The final battle has begun over the meaning of the Troubles. The "war" is over, but there remains the matter of settled interpretation. Dr Paisley last week restated his case: the IRA must disband before his party will resume powersharing with Sinn Féin. The Taoiseach baulked at the word "disbandment".
Instead, he reiterated, the IRA must cease all criminal and paramilitary activity and "become a commemorative organisation". He can't see why anybody "would force an organisation to do more than that". I'll tell you why: because by doing so, unionism can claim total and final victory over the IRA. If the IRA disbands, it will have been established that the IRA was not merely an illegal organisation but an unambiguously terrorist organisation. Since that is what Dr Paisley has always claimed, it is hard to see him now resiling from his long-stated position by agreeing to the commemorative idea. Commemorate what, from Dr Paisley's viewpoint? The murder of police officers and innocent civilians, with perhaps an annual pageant in memory of Brighton? Hardly.
Here we come again to the hard centre of irreconcilability that lies beyond the fudge. The IRA sees itself as a body of freedom fighters; Dr Paisley sees an evil band of bloodthirsty villains. Never the twain shall meet. The greatest strength and the core shortcoming of the Belfast Agreement was that it was achieved by evading the irreconcilabilities. The two governments imagined they were negotiating an end to a war, republicans thought they were getting an implicit apology from unionism, while unionists were accepting the unconditional surrender of the IRA. It is nothing short of miraculous that seven years of relative peace have flowed from this exercise in circumlocution.
The resurrected "test" set by Dr Paisley whereby he suggests that he would be prepared to go into government with Sinn Féin when Mr Ahern is prepared to "share power with the IRA", is his way of reiterating that there was never any exceptional context in Northern Ireland to justify the IRA in taking up arms, and therefore no "war" and no need for a "peace" agreement. By placing himself in a situation analogous to that of the Taoiseach, Dr Paisley again rejects the idea that "Ulster" was ever less democratic than the Republic. With this test, he rattles the ambiguities that remain in minds south of the Border about the legitimacy of the Provisionals' "armed struggle".
Likewise, the concept of a commemorative organisation is rooted in southern attitudes towards republican tradition that Dr Paisley seeks to satirise. To give the Taoiseach his due, his proposal is clearly another attempt at a creative fudge, aimed at giving the Provos a reason to get out of bed in the morning. But to allow the IRA to continue in such a guise would take at face value its claim to inherit the crusade for national self-realisation. For obvious reasons this is problematic for unionists, but it also poses problems for small "r" republicans down here.

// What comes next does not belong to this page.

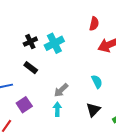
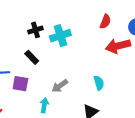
purple square: (24, 105) -> (20, 84), moved, turned 35
cyan arrow: (57, 109) -> (44, 105), moved

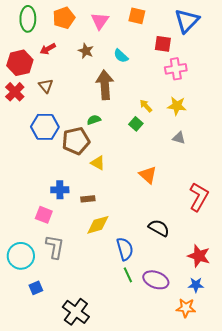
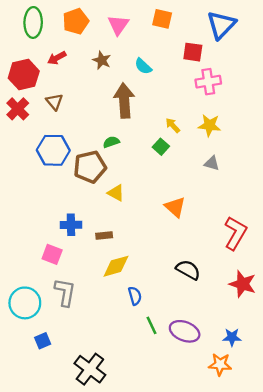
blue semicircle: (125, 249) -> (135, 296), moved, size x0.7
red star: (199, 256) -> (243, 284), moved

The IRA is, after all, just one of several organisations claiming to inherit the Irish republican tradition, and its right to do so is by no means clear-cut or universally acknowledged. The most that might be conceded in this regard by those who consider themselves republicans in the broader sense is a right of the Provisionals to "commemorate" their involvement in the recent three decades of conflict in the North, the very thing that Dr Paisley is most determinedly against.
The ground has shifted considerably since Easter 1998. In the immediate aftermath of the agreement, fears that the IRA would go back to war put most of the pressure on unionists to deliver what they had signed up for. Much of the unionist machinations of the time looked like reckless gamesmanship, endangering the fragile peace. If the IRA had been less concerned with its organisational pride, it could have exploited that situation to its advantage, but the moment passed and now the outlook is vastly changed. There is no longer any substantial fear of a return to violent conflict, not least because, lacking an overwhelming moral context, the IRA's own supporters would not wear it.
Moreover, the Provos have been discredited by their response to the McCartney murder and the various episodes of criminality that have arisen, and so lack any public relations leverage with which to buttress any further refusals to disband. They can refuse to disband, of course, but they cannot anticipate that public opinion outside their own ghettoes will support them. Nor can they expect that Dr Paisley or others will suffer any significant public disapprobation for insisting on disbandment (not that this would worry Dr Paisley, in any event).
The worst that can occur, therefore, is a continuing stand-off. Dr Paisley has remained constant. The Provisionals hunker down to discuss their options.
The two governments again seek formulations and fudges by which to move the situation forward. Whoever blinks first, it will not be Dr Paisley. If there is a solution, it will almost certainly involve a total victory for him.